== Text for analysis
Treating leftist authoritarianism as one side of the nation's healthy political debate is by definition a violation of the American founding. Socialism cannot be put into practice to any degree without violating the Declaration's primary rights and the Constitution's delineations of the role of government. By allowing leftist policy to metastasize through all branches of the federal government for generations, a large portion of the population -- including, sadly, many who see themselves as conservatives -- have unwittingly forsaken most of what America, as a philosophical idea, stands for.
The leftist regulatory apparatus is already woven so thoroughly into American life -- redefining and delimiting America beyond the reach of the Founding Fathers, let alone of any elected official -- that the sturdiest, most clear-eyed Americans of this moment have come to see the election of a new president as merely one small victory in what must be a long, almost unwinnable war. Their perception is accurate.
The idea which we now call "individualism" was not born in America. Nor was the goal of political liberty. Nevertheless, these two principles have died in every other country on Earth. There is no other nation in which these grand ideas have remained an essential part of either the political system or the moral code. It may be difficult for an American to see what this means to those of us abroad who share these ideas.
====
* **Work request 1**: Reproduce from the passage on America's founding principles the portion starting with "The leftist regulatory" and going on through "share these ideas.".
* **Work request 2**: Render this sentence from the passage on America's founding principles in Spanish: "The idea which we now call 'individualism' was not born in America."
== Data shown
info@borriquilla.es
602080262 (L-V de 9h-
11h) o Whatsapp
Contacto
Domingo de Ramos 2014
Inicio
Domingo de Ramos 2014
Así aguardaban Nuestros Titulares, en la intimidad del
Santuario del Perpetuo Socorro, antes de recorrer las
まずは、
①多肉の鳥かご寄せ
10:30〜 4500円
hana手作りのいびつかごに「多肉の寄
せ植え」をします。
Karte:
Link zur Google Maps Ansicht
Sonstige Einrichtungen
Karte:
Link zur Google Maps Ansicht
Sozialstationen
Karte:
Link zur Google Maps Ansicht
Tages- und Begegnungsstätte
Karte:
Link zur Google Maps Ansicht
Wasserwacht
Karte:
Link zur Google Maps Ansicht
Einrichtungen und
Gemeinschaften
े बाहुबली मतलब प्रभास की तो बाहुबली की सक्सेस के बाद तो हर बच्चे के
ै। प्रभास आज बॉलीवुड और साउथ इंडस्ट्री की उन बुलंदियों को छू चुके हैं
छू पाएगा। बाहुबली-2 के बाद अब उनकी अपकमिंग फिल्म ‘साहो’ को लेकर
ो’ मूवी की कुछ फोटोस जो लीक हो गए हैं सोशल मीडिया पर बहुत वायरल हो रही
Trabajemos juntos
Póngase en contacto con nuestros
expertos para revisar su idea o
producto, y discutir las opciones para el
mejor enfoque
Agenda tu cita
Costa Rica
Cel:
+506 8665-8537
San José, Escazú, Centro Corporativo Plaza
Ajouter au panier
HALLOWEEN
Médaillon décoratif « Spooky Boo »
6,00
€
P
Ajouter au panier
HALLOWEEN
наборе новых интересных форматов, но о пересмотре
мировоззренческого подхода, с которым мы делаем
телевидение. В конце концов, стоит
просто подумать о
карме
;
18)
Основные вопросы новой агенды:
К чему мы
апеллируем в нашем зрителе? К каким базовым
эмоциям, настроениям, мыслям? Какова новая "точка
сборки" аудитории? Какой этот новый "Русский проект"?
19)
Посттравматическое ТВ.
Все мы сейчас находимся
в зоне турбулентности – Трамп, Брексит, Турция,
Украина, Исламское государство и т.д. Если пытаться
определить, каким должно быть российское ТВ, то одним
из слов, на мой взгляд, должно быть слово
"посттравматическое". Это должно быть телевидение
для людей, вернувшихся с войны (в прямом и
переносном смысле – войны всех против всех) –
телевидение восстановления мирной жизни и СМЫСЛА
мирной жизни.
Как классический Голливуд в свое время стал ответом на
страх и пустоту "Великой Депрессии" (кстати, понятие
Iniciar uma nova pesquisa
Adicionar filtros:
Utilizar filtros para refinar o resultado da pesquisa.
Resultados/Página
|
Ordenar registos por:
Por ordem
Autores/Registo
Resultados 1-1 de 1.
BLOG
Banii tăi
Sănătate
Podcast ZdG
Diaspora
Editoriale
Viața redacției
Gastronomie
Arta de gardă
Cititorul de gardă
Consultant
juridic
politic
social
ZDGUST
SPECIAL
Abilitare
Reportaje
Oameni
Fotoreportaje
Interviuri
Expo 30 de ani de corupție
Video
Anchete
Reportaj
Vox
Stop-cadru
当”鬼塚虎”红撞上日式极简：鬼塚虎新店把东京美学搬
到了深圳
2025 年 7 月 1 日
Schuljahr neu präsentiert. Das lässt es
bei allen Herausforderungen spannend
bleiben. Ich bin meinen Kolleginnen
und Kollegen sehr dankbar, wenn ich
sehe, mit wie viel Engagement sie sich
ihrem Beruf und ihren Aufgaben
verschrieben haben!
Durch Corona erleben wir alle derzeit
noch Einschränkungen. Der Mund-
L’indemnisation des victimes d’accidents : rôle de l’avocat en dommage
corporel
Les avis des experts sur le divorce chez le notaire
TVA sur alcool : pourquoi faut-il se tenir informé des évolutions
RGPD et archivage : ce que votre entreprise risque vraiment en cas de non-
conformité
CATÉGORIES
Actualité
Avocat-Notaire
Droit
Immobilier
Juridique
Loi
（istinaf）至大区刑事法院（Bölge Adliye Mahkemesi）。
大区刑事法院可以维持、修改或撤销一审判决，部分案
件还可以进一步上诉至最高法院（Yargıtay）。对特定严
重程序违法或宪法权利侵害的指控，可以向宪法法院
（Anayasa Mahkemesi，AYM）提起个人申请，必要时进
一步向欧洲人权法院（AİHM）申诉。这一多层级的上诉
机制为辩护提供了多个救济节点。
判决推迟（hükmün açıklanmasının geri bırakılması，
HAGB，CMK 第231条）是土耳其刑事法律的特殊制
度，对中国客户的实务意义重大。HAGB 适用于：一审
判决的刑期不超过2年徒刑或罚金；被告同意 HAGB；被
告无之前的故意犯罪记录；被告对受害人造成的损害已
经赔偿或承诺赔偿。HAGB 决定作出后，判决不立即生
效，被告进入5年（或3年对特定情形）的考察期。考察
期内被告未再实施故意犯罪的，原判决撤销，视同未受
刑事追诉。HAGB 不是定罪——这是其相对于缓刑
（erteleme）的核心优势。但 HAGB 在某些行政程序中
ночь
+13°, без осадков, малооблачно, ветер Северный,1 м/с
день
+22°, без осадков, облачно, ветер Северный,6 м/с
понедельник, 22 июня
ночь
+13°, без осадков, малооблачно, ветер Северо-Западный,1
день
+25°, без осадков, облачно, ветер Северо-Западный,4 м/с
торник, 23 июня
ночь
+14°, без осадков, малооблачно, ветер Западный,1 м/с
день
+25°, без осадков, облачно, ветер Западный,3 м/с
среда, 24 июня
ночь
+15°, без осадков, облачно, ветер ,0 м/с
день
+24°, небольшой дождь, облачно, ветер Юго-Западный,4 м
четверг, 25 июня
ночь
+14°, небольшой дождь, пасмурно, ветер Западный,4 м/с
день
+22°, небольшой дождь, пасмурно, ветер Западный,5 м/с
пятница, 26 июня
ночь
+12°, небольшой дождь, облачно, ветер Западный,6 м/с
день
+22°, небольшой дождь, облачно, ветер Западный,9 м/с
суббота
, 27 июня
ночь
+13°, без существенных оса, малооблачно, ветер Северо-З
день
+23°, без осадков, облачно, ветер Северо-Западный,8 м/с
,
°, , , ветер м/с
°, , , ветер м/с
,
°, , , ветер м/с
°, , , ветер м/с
====
* **Your solution 1**:
The leftist regulatory apparatus is already woven so thoroughly into American life -- redefining and delimiting America beyond the reach of the Founding Fathers, let alone of any elected official -- that the sturdiest, most clear-eyed Americans of this moment have come to see the election of a new president as merely one small victory in what must be a long, almost unwinnable war. Their perception is accurate.
The idea which we now call "individualism" was not born in America. Nor was the goal of political liberty. Nevertheless, these two principles have died in every other country on Earth. There is no other nation in which these grand ideas have remained an essential part of either the political system or the moral code. It may be difficult for an American to see what this means to those of us abroad who share these ideas.

* **Your solution 2**: La idea que ahora llamamos «individualismo» no nació en Estados Unidos.